### Exercise
Omit the pictures while printing every entry below exactly as given.
──────
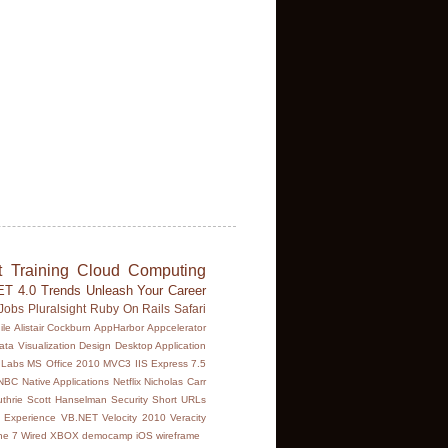
t
Training
Cloud Computing
ET 4.0
Trends
Unleash Your Career
Jobs
Pluralsight
Ruby On Rails
Safari
ile
Alistair Cockburn
AppHarbor
Appcelerator
ata Visualization
Design
Desktop Application
Labs
MS Office 2010
MVC3 IIS Express 7.5
NBC
Native Applications
Netflix
Nicholas Carr
thrie
Scott Hanselman
Security
Short URLs
 Experience
VB.NET
Velocity 2010
Veracity
ne 7
Wired
XBOX
democamp
iOS
wireframe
──────
### Exercise output
t
Training
Cloud Computing
ET 4.0
Trends
Unleash Your Career
Jobs
Pluralsight
Ruby On Rails
Safari
ile
Alistair Cockburn
AppHarbor
Appcelerator
ata Visualization
Design
Desktop Application
Labs
MS Office 2010
MVC3 IIS Express 7.5
NBC
Native Applications
Netflix
Nicholas Carr
thrie
Scott Hanselman
Security
Short URLs
 Experience
VB.NET
Velocity 2010
Veracity
ne 7
Wired
XBOX
democamp
iOS
wireframe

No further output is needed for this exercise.